Una banda de ladrones realiza un robo de enorme audacia. Neil (Robert De Niro), su cabecilla, es un hombre inteligente, que prefiere evitar crueldades innecesarias. Para estar libre de ataduras, evita implicarse demasiado en sus relaciones. El golpe lo investiga Vincent (Al Pacino), un concienzudo policía a quien su excesiva dedicación al trabajo causa graves problemas afectivos.

Michael Mann escribe y dirige un film complejo, tanto de estructura como de producción y realización. Ya había mostrado su capacidad para conjugar espectáculo e interés humano en El último mohicano. Aquí repite la fórmula, pero con mayor acierto. No sólo es capaz de coreografiar los robos y persecuciones con la misma efectividad que cualquier jungla de cristal, sino que sabe dosificarlos en una historia de entidad, en la que se dibujan un ladrón y un policía que tienen más de un punto en común. Sin duda, la presencia de dos actores de gran talla, De Niro y Pacino, contribuye a elevar la calidad del film.

A pesar de que algunos personajes están poco dibujados, la película funciona muy bien. Hay violencia, pero no regodeo en ella, y un tratamiento casi siempre contenido de lo morboso. Varias subtramas desarrollan con acierto el deseo de llevar una vida familiar normal por parte de policías y delincuentes. Pero se trata de personajes con sentimientos contradictorios. Un trabajo para servir a la sociedad puede no llenar la vida propia y de los que están alrededor… El deseo de dejar un determinado estilo de vida no es fácil… Al final siempre llega el momento de optar, y cuando a Neil se le presenta, no sabe qué hacer.

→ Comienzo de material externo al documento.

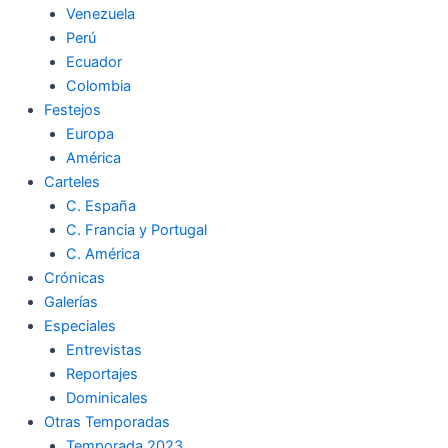
Venezuela
k
a
m
Perú
Ecuador
m
Colombia
Festejos
Europa
América
Carteles
C. España
C. Francia y Portugal
C. América
Crónicas
Galerías
Especiales
Entrevistas
Reportajes
Dominicales
Otras Temporadas
Temporada 2023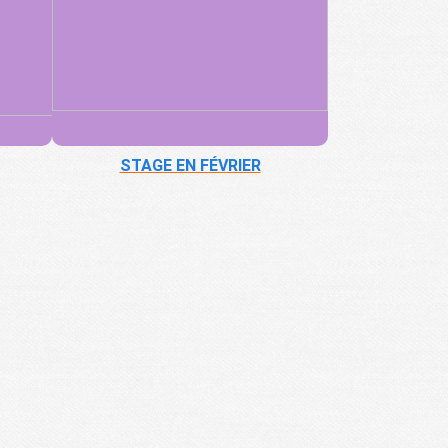
STAGE EN FÉVRIER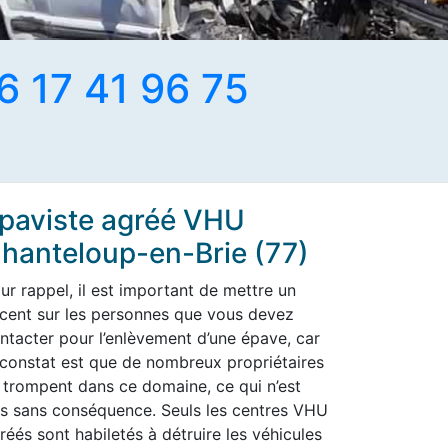
6 17 41 96 75
paviste agréé VHU
hanteloup-en-Brie (77)
ur rappel, il est important de mettre un
cent sur les personnes que vous devez
ntacter pour l’enlèvement d’une épave, car
 constat est que de nombreux propriétaires
 trompent dans ce domaine, ce qui n’est
s sans conséquence. Seuls les centres VHU
réés sont habiletés à détruire les véhicules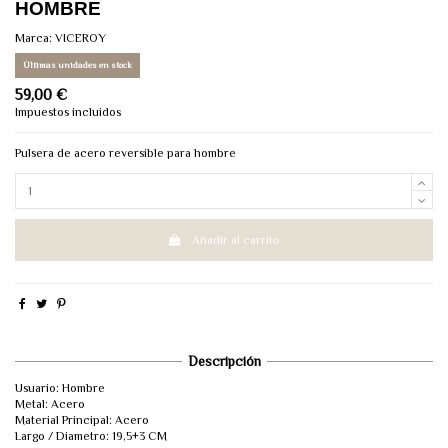
HOMBRE
Marca:
VICEROY
Últimas unidades en stock
59,00 €
Impuestos incluidos
Pulsera de acero reversible para hombre
Añadir al carrito
Descripción
Usuario: Hombre
Metal: Acero
Material Principal: Acero
Largo / Diametro: 19,5+3 CM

La fotografía de Dante Spinotti ofrece una atractiva visión nocturna de Los Ángeles, iluminada como un enorme árbol de Navidad. También resulta muy importante su función en la secuencia cumbre, que transcurre en un aeropuerto, y en el que el constante encendido y apagado de las luces para el despegue y aterrizaje de aviones se convierte en una buena metáfora del mundo de luces y sombras en que se mueven los protagonistas.